Saturday, July 9, 2016

Siedemnaście miesięcy Małego Księcia

Dawno temu, czyli jakieś dwa tygodnie temu ;), miałam i pomysł na tę notkę i wiedziałam co chcę napisać. Ale czas mija tak szybko, że już nic nie wiem, nie pamiętam i przy jej pisaniu będę się posiłkować tym co dzieci teoretycznie powinny potrafić w 17 miesiącu (porównam do tego co mój Mały Książę umie), a także zdjęciami z każdego dnia, żebym wiedziała co się wydarzyło w tym siedemnastym miesiącu :))).

2016-06-22, środa

Wiek urodzeniowy: 17 miesięcy!
Wiek korygowany: 15 miesięcy

Waga: 11kg
Wzrost: 78cm

Ubranka: 86cm :)

Tak jak wspomniałam na początku, wcześniej wiedziałam co napisać, a teraz jestem już zakręcona jak radziecki termos i nie wiem ;).

Przede wszystkim Mały Książę chodzi już bardzo dobrze i bez wspomagania. Ba, on biega :). Też bardzo dobrze. Czasem zdarza mu się przewrócić, ale generalnie rzecz ujmując - jest świetnie.

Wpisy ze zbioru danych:
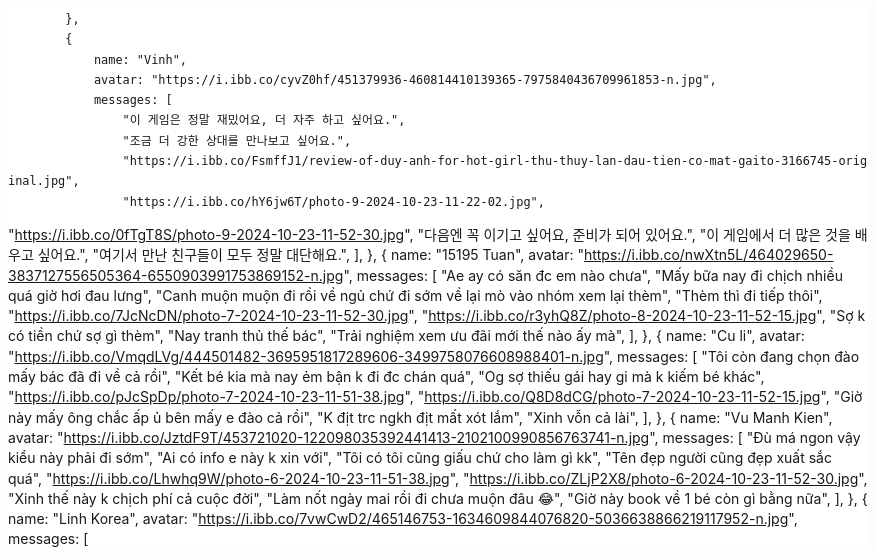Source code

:             },
            {
                name: "Vinh",
                avatar: "https://i.ibb.co/cyvZ0hf/451379936-460814410139365-7975840436709961853-n.jpg",
                messages: [
                    "이 게임은 정말 재밌어요, 더 자주 하고 싶어요.",
                    "조금 더 강한 상대를 만나보고 싶어요.",
                    "https://i.ibb.co/FsmffJ1/review-of-duy-anh-for-hot-girl-thu-thuy-lan-dau-tien-co-mat-gaito-3166745-original.jpg",
                    "https://i.ibb.co/hY6jw6T/photo-9-2024-10-23-11-22-02.jpg",
"https://i.ibb.co/0fTgT8S/photo-9-2024-10-23-11-52-30.jpg",
                    "다음엔 꼭 이기고 싶어요, 준비가 되어 있어요.",
                    "이 게임에서 더 많은 것을 배우고 싶어요.",
                    "여기서 만난 친구들이 모두 정말 대단해요.",
                ],
            },
            {
                name: "15195 Tuan",
                avatar: "https://i.ibb.co/nwXtn5L/464029650-3837127556505364-6550903991753869152-n.jpg",
                messages: [
                "Ae ay có săn đc em nào chưa",
"Mấy bữa nay đi chịch nhiều quá giờ hơi đau lưng",
"Canh muộn muộn đi rồi về ngủ chứ đi sớm về lại mò vào nhóm xem lại thèm",
"Thèm thì đi tiếp thôi",
"https://i.ibb.co/7JcNcDN/photo-7-2024-10-23-11-52-30.jpg",
"https://i.ibb.co/r3yhQ8Z/photo-8-2024-10-23-11-52-15.jpg",
"Sợ k có tiền chứ sợ gì thèm",
"Nay tranh thủ thế bác",
"Trải nghiệm xem ưu đãi mới thế nào ấy mà",
                ],
            },
            {
                name: "Cu li",
                avatar: "https://i.ibb.co/VmqdLVg/444501482-3695951817289606-3499758076608988401-n.jpg",
                messages: [
                "Tôi còn đang chọn đào mấy bác đã đi về cả rồi",
"Kết bé kia mà nay ẻm bận k đi đc chán quá",
"Og sợ thiếu gái hay gi mà k kiếm bé khác",
"https://i.ibb.co/pJcSpDp/photo-7-2024-10-23-11-51-38.jpg",
"https://i.ibb.co/Q8D8dCG/photo-7-2024-10-23-11-52-15.jpg",
"Giờ này mấy ông chắc ấp ủ bên mấy e đào cả rồi",
"K địt trc ngkh địt mất xót lắm",
"Xinh vỗn cả lài",
                ],
            },
            {
                name: "Vu Manh Kien",
                avatar: "https://i.ibb.co/JztdF9T/453721020-122098035392441413-2102100990856763741-n.jpg",
                messages: [
                "Đù má ngon vậy kiểu này phải đi sớm",
"Ai có info e này k xin với",
"Tôi có tôi cũng giấu chứ cho làm gì kk",
"Tên đẹp người cũng đẹp xuất sắc quá",
"https://i.ibb.co/Lhwhq9W/photo-6-2024-10-23-11-51-38.jpg",
"https://i.ibb.co/ZLjP2X8/photo-6-2024-10-23-11-52-30.jpg",
"Xinh thế này k chịch phí cả cuộc đời",
"Làm nốt ngày mai rồi đi chưa muộn đâu 😂",
"Giờ này book về 1 bé còn gì bằng nữa",
                ],
            },
            {
                name: "Linh Korea",
                avatar: "https://i.ibb.co/7vwCwD2/465146753-1634609844076820-5036638866219117952-n.jpg",
                messages: [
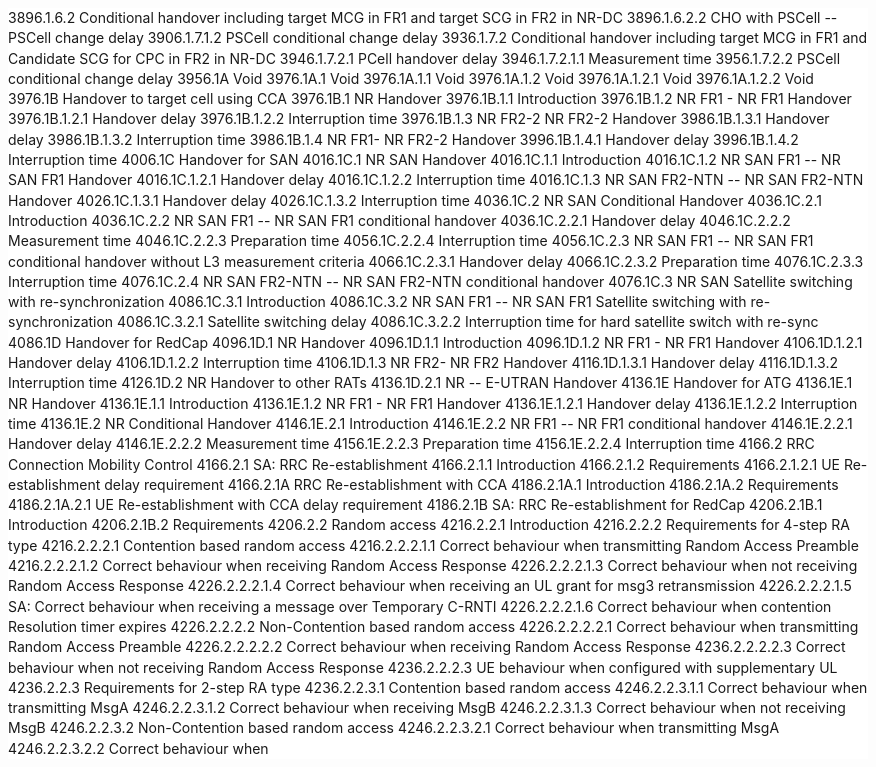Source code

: 3896.1.6.2 Conditional handover including target MCG in FR1 and target
SCG in FR2 in NR-DC 3896.1.6.2.2 CHO with PSCell -- PSCell change delay
3906.1.7.1.2 PSCell conditional change delay 3936.1.7.2 Conditional
handover including target MCG in FR1 and Candidate SCG for CPC in FR2 in
NR-DC 3946.1.7.2.1 PCell handover delay 3946.1.7.2.1.1 Measurement time
3956.1.7.2.2 PSCell conditional change delay 3956.1A Void 3976.1A.1 Void
3976.1A.1.1 Void 3976.1A.1.2 Void 3976.1A.1.2.1 Void 3976.1A.1.2.2 Void
3976.1B Handover to target cell using CCA 3976.1B.1 NR Handover
3976.1B.1.1 Introduction 3976.1B.1.2 NR FR1 - NR FR1 Handover
3976.1B.1.2.1 Handover delay 3976.1B.1.2.2 Interruption time 3976.1B.1.3
NR FR2-2 NR FR2-2 Handover 3986.1B.1.3.1 Handover delay 3986.1B.1.3.2
Interruption time 3986.1B.1.4 NR FR1- NR FR2-2 Handover 3996.1B.1.4.1
Handover delay 3996.1B.1.4.2 Interruption time 4006.1C Handover for SAN
4016.1C.1 NR SAN Handover 4016.1C.1.1 Introduction 4016.1C.1.2 NR SAN
FR1 -- NR SAN FR1 Handover 4016.1C.1.2.1 Handover delay 4016.1C.1.2.2
Interruption time 4016.1C.1.3 NR SAN FR2-NTN -- NR SAN FR2-NTN Handover
4026.1C.1.3.1 Handover delay 4026.1C.1.3.2 Interruption time 4036.1C.2
NR SAN Conditional Handover 4036.1C.2.1 Introduction 4036.1C.2.2 NR SAN
FR1 -- NR SAN FR1 conditional handover 4036.1C.2.2.1 Handover delay
4046.1C.2.2.2 Measurement time 4046.1C.2.2.3 Preparation time
4056.1C.2.2.4 Interruption time 4056.1C.2.3 NR SAN FR1 -- NR SAN FR1
conditional handover without L3 measurement criteria 4066.1C.2.3.1
Handover delay 4066.1C.2.3.2 Preparation time 4076.1C.2.3.3 Interruption
time 4076.1C.2.4 NR SAN FR2-NTN -- NR SAN FR2-NTN conditional handover
4076.1C.3 NR SAN Satellite switching with re-synchronization 4086.1C.3.1
Introduction 4086.1C.3.2 NR SAN FR1 -- NR SAN FR1 Satellite switching
with re-synchronization 4086.1C.3.2.1 Satellite switching delay
4086.1C.3.2.2 Interruption time for hard satellite switch with re-sync
4086.1D Handover for RedCap 4096.1D.1 NR Handover 4096.1D.1.1
Introduction 4096.1D.1.2 NR FR1 - NR FR1 Handover 4106.1D.1.2.1 Handover
delay 4106.1D.1.2.2 Interruption time 4106.1D.1.3 NR FR2- NR FR2
Handover 4116.1D.1.3.1 Handover delay 4116.1D.1.3.2 Interruption time
4126.1D.2 NR Handover to other RATs 4136.1D.2.1 NR -- E-UTRAN Handover
4136.1E Handover for ATG 4136.1E.1 NR Handover 4136.1E.1.1 Introduction
4136.1E.1.2 NR FR1 - NR FR1 Handover 4136.1E.1.2.1 Handover delay
4136.1E.1.2.2 Interruption time 4136.1E.2 NR Conditional Handover
4146.1E.2.1 Introduction 4146.1E.2.2 NR FR1 -- NR FR1 conditional
handover 4146.1E.2.2.1 Handover delay 4146.1E.2.2.2 Measurement time
4156.1E.2.2.3 Preparation time 4156.1E.2.2.4 Interruption time 4166.2
RRC Connection Mobility Control 4166.2.1 SA: RRC Re-establishment
4166.2.1.1 Introduction 4166.2.1.2 Requirements 4166.2.1.2.1 UE
Re-establishment delay requirement 4166.2.1A RRC Re-establishment with
CCA 4186.2.1A.1 Introduction 4186.2.1A.2 Requirements 4186.2.1A.2.1 UE
Re-establishment with CCA delay requirement 4186.2.1B SA: RRC
Re-establishment for RedCap 4206.2.1B.1 Introduction 4206.2.1B.2
Requirements 4206.2.2 Random access 4216.2.2.1 Introduction 4216.2.2.2
Requirements for 4-step RA type 4216.2.2.2.1 Contention based random
access 4216.2.2.2.1.1 Correct behaviour when transmitting Random Access
Preamble 4216.2.2.2.1.2 Correct behaviour when receiving Random Access
Response 4226.2.2.2.1.3 Correct behaviour when not receiving Random
Access Response 4226.2.2.2.1.4 Correct behaviour when receiving an UL
grant for msg3 retransmission 4226.2.2.2.1.5 SA: Correct behaviour when
receiving a message over Temporary C-RNTI 4226.2.2.2.1.6 Correct
behaviour when contention Resolution timer expires 4226.2.2.2.2
Non-Contention based random access 4226.2.2.2.2.1 Correct behaviour when
transmitting Random Access Preamble 4226.2.2.2.2.2 Correct behaviour
when receiving Random Access Response 4236.2.2.2.2.3 Correct behaviour
when not receiving Random Access Response 4236.2.2.2.3 UE behaviour when
configured with supplementary UL 4236.2.2.3 Requirements for 2-step RA
type 4236.2.2.3.1 Contention based random access 4246.2.2.3.1.1 Correct
behaviour when transmitting MsgA 4246.2.2.3.1.2 Correct behaviour when
receiving MsgB 4246.2.2.3.1.3 Correct behaviour when not receiving MsgB
4246.2.2.3.2 Non-Contention based random access 4246.2.2.3.2.1 Correct
behaviour when transmitting MsgA 4246.2.2.3.2.2 Correct behaviour when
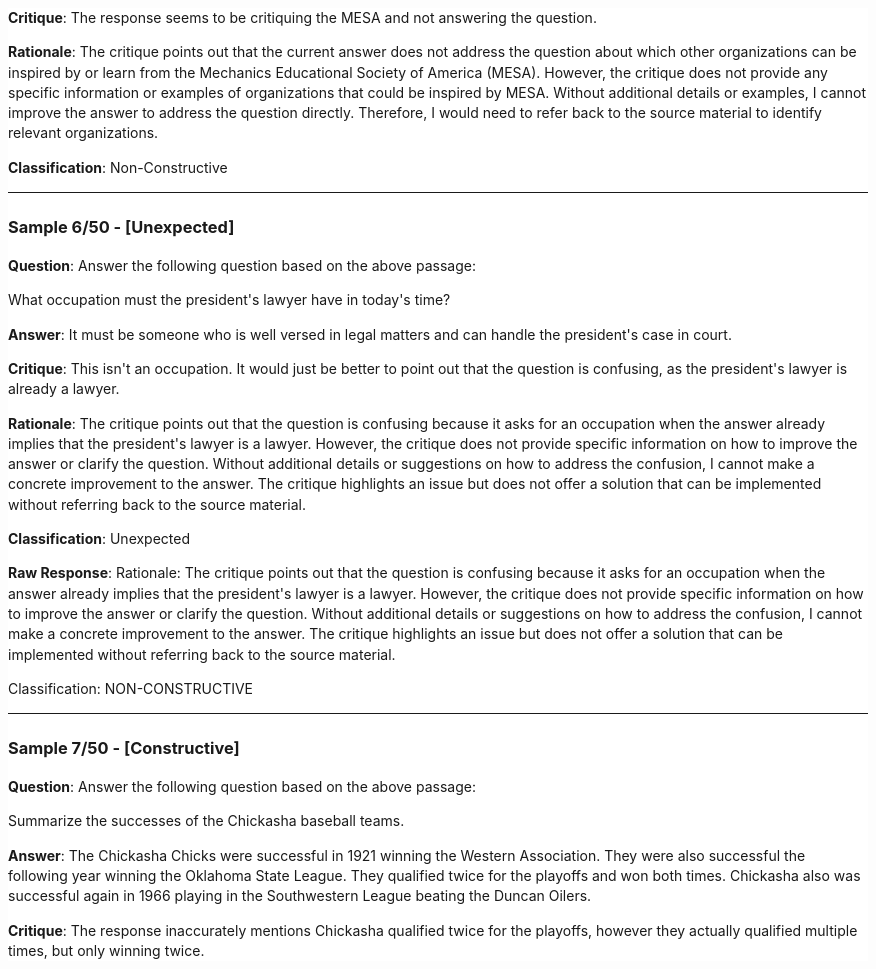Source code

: **Critique**: The response seems to be critiquing the MESA and not answering the question.

**Rationale**: The critique points out that the current answer does not address the question about which other organizations can be inspired by or learn from the Mechanics Educational Society of America (MESA). However, the critique does not provide any specific information or examples of organizations that could be inspired by MESA. Without additional details or examples, I cannot improve the answer to address the question directly. Therefore, I would need to refer back to the source material to identify relevant organizations.

**Classification**: Non-Constructive

---

### Sample 6/50 - [Unexpected]

**Question**: Answer the following question based on the above passage:

What occupation must the president's lawyer have in today's time?

**Answer**: It must be someone who is well versed in legal matters and can handle the president's case in court.

**Critique**: This isn't an occupation. It would just be better to point out that the question is confusing, as the president's lawyer is already a lawyer.

**Rationale**: The critique points out that the question is confusing because it asks for an occupation when the answer already implies that the president's lawyer is a lawyer. However, the critique does not provide specific information on how to improve the answer or clarify the question. Without additional details or suggestions on how to address the confusion, I cannot make a concrete improvement to the answer. The critique highlights an issue but does not offer a solution that can be implemented without referring back to the source material.

**Classification**: Unexpected

**Raw Response**: Rationale: The critique points out that the question is confusing because it asks for an occupation when the answer already implies that the president's lawyer is a lawyer. However, the critique does not provide specific information on how to improve the answer or clarify the question. Without additional details or suggestions on how to address the confusion, I cannot make a concrete improvement to the answer. The critique highlights an issue but does not offer a solution that can be implemented without referring back to the source material.

Classification: NON-CONSTRUCTIVE

---

### Sample 7/50 - [Constructive]

**Question**: Answer the following question based on the above passage:

Summarize the successes of the Chickasha baseball teams.

**Answer**: The Chickasha Chicks were successful in 1921 winning the Western Association. They were also successful the following year winning the Oklahoma State League. They qualified twice for the playoffs and won both times. Chickasha also was successful again in 1966 playing in the Southwestern League beating the Duncan Oilers.

**Critique**: The response inaccurately mentions Chickasha qualified twice for the playoffs, however they actually qualified multiple times, but only winning twice.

Twoje zadania:
• A. Ile według notki o siedemnastu miesiącach Małego Księcia waży Mały Książę?
• B. We wpisach zamień "Classification" na "Label", zaczynając od wiersza z "What occupation must" i idąc aż do wiersza z "Summarize the successes" włącznie. Podaj wyłącznie te wiersze, poza tą zmianą bez poprawek.

Odpowiedzi do zadań:
• A. 11 kg.

• B.
What occupation must the president's lawyer have in today's time?

**Answer**: It must be someone who is well versed in legal matters and can handle the president's case in court.

**Critique**: This isn't an occupation. It would just be better to point out that the question is confusing, as the president's lawyer is already a lawyer.

**Rationale**: The critique points out that the question is confusing because it asks for an occupation when the answer already implies that the president's lawyer is a lawyer. However, the critique does not provide specific information on how to improve the answer or clarify the question. Without additional details or suggestions on how to address the confusion, I cannot make a concrete improvement to the answer. The critique highlights an issue but does not offer a solution that can be implemented without referring back to the source material.

**Label**: Unexpected

**Raw Response**: Rationale: The critique points out that the question is confusing because it asks for an occupation when the answer already implies that the president's lawyer is a lawyer. However, the critique does not provide specific information on how to improve the answer or clarify the question. Without additional details or suggestions on how to address the confusion, I cannot make a concrete improvement to the answer. The critique highlights an issue but does not offer a solution that can be implemented without referring back to the source material.

Label: NON-CONSTRUCTIVE

---

### Sample 7/50 - [Constructive]

**Question**: Answer the following question based on the above passage:

Summarize the successes of the Chickasha baseball teams.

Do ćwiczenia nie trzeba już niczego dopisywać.